SURİYE’de 14 yıllık iç savaşın ardından geçen aralık ayında, muhalif güçlerin Esad rejimini devirmesiyle başlayan devletin ‘yeniden inşa süreci’ son birkaç gündür yeni bir kaosla karşı karşıya. Ülkenin güneyindeki Süveyde kentinde Arap Bedevi aşiretlerle bölgenin çoğunluğunu oluşturan Dürzi toplumu arasında çıkan gerilim büyüyerek tam tekmil bir Suriye-İsrail krizine dönüştü. Suriye ordusuna ait birliklerin Süveyde’deki operasyonları devam ederken İsrail ordusuna ait dronlar başkent Şam’daki Genelkurmay Başkanlığı’nın girişini ve Cumhurbaşkanlığı Sarayının yakınlarına dron saldırıları düzenledi. Şam’da üç kişi öldü, 34 kişi yaralandı.
İSRAİL’DEN TEHDİT
İsrail Başbakanı Binyamin Netanyahu, Dürzileri koruma yükümlülükleri olduğunu belirtirken İsrail Savunma Bakanı Israel Katz da İsrail’in Dürzileri terk etmeyeceğini belirtti ve bölgeden çekilmedikleri müddetçe Suriye ordusunu vurmaya devam edeceklerini söyledi. Suriye İnsan Hakları Gözlemevi’nden yapılan açıklamada pazar gününden bu yana devam eden çatışmalarda 300’den fazla kişinin öldüğü bildirildi. Rejim güçlerinin yargısız infaz olaylarına karıştığı iddia edildi. Dün öğleden sonra ise Süveyda’da ateşkes haberleri geldi. Süveyda ilinde güvenlik güçleri ile yerel silahlı gruplar arasında ateşkes sağlandığı bildirildi.

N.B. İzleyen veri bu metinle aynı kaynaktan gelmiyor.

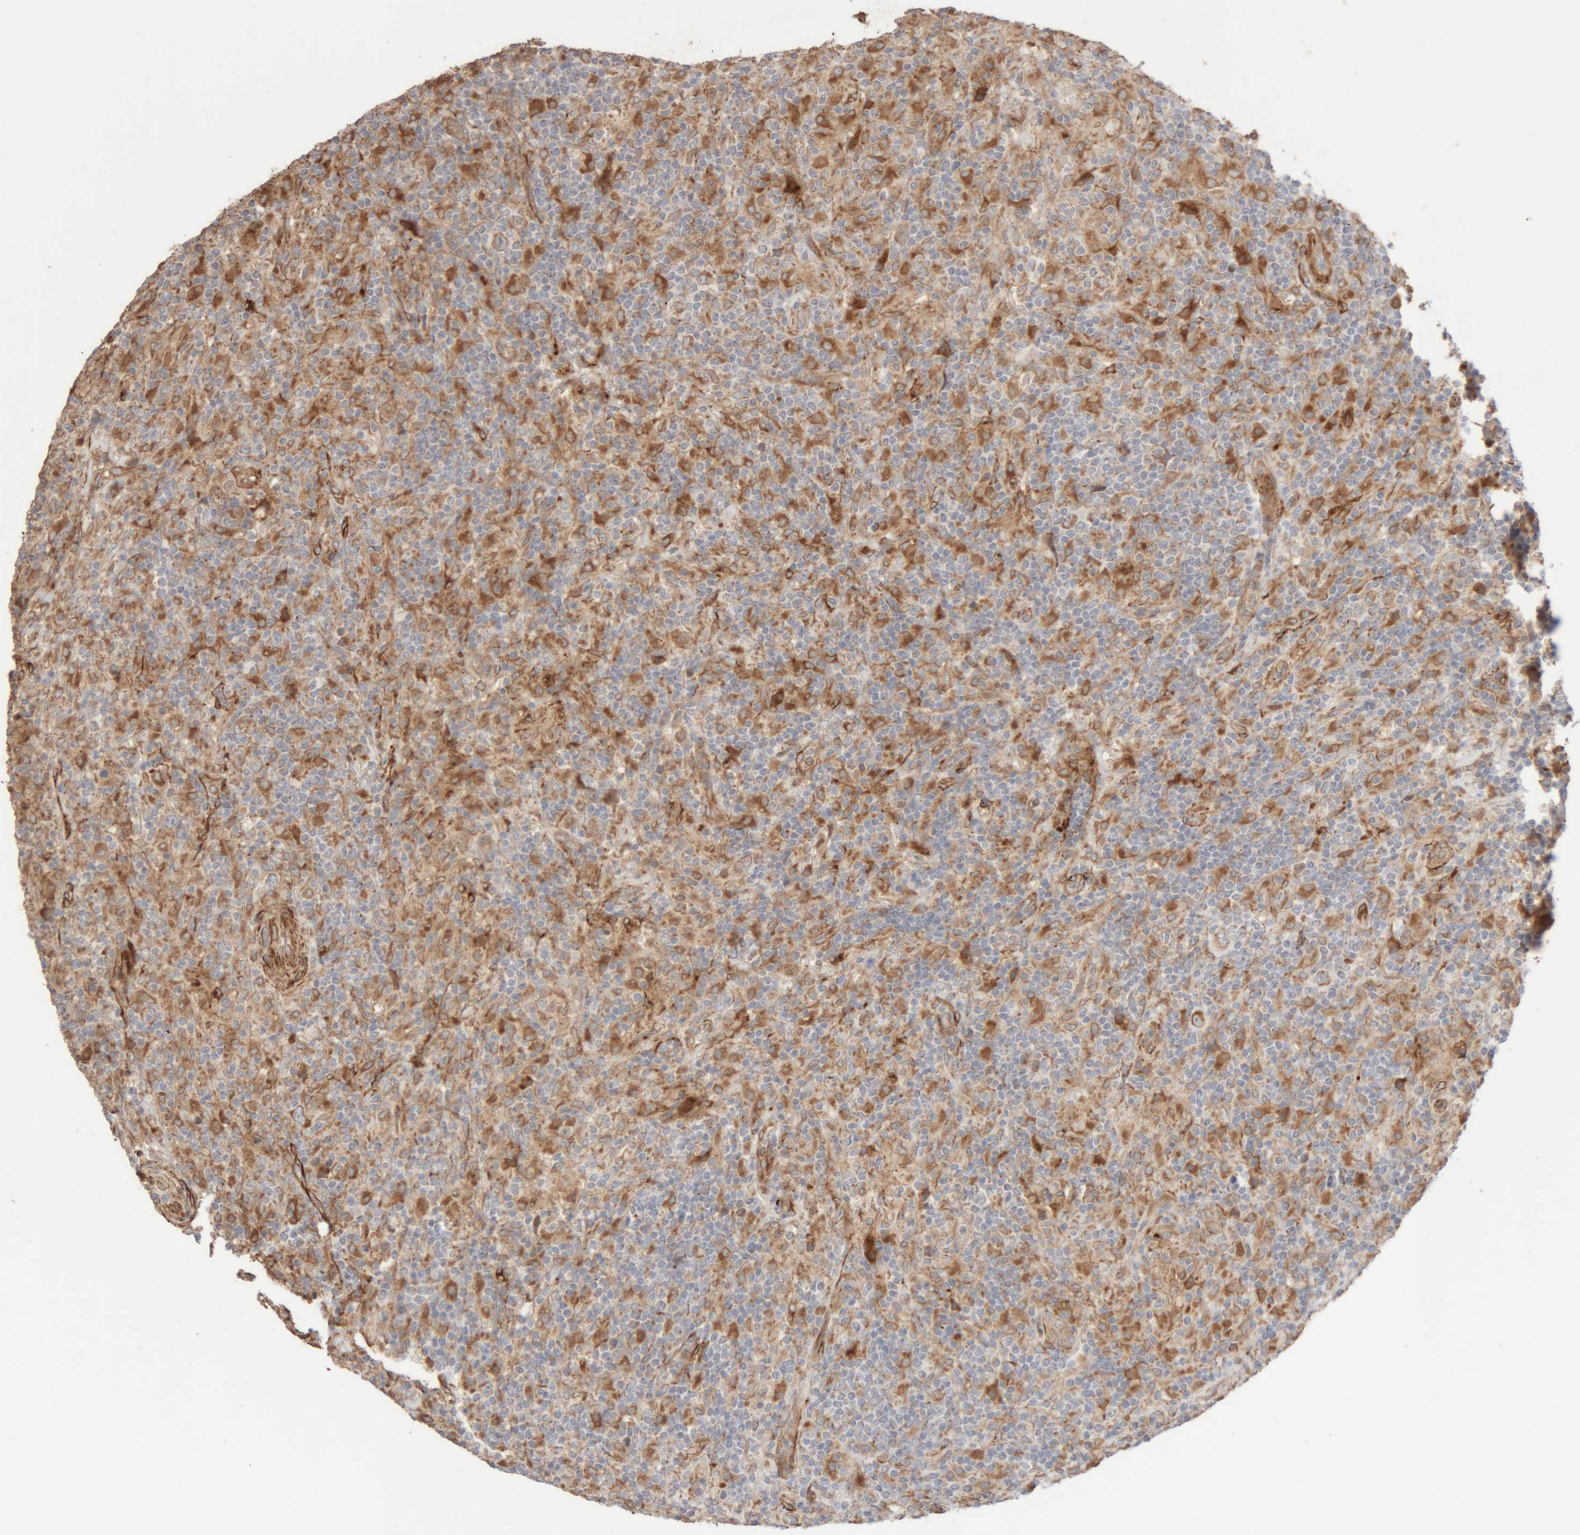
{"staining": {"intensity": "moderate", "quantity": "25%-75%", "location": "cytoplasmic/membranous"}, "tissue": "lymphoma", "cell_type": "Tumor cells", "image_type": "cancer", "snomed": [{"axis": "morphology", "description": "Hodgkin's disease, NOS"}, {"axis": "topography", "description": "Lymph node"}], "caption": "Immunohistochemistry (IHC) of lymphoma displays medium levels of moderate cytoplasmic/membranous positivity in approximately 25%-75% of tumor cells.", "gene": "RAB32", "patient": {"sex": "male", "age": 70}}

Dürzi liderlerinden Hikmet El Hicri ise çatışmaya devam edeceklerini ve ateşkes anlaşmasını reddettiklerini açıkladı. El Hicri, “Suriye hükümetiyle anlaşma veya pazarlık yok” dedi. Suriye İçişleri Bakanlığı da İsrail bombardımanına rağmen Süveyda şehrinde durumun kontrol altına alındığını açıkladı.
İsrail’e ait dronlar, Şam’daki Genelkurmay Başkanlığı binasında yıkıma yol açtı.
ABD: TARAFLAR ANLAŞTI
İsrail Ordu Sözcüsü, Kanal 12’ye verdiği demeçte, “Suriye’de birkaç günlük muharebeye hazırlanıyoruz. Amerikalılarla bu konuya dair iletişimdeyiz” dedi. ABD Dışişleri Bakanı Marco Rubio ise kısa süre içinde çatışmaların sonlanacağını duyurdu. Rubio X’ten, “Tüm tarafların çatışmaları durdurması için anlaştığını düşünüyoruz. Belirli adımlar konusunda hemfikiriz” açıklamasını yaptı. Ayrıca ABD, Suriye’ye İsrail ile olan gerilimin yatışması için güneydeki sınır bölgesinden ‘askerlerinizi çekin’ çağrısında bulundu. Dışişleri Bakanlığı Sözcüsü Tammy Bruce, Fox News’e, “Suriye hükümeti, gerilimin azalması için ordularını çekmeli” dedi.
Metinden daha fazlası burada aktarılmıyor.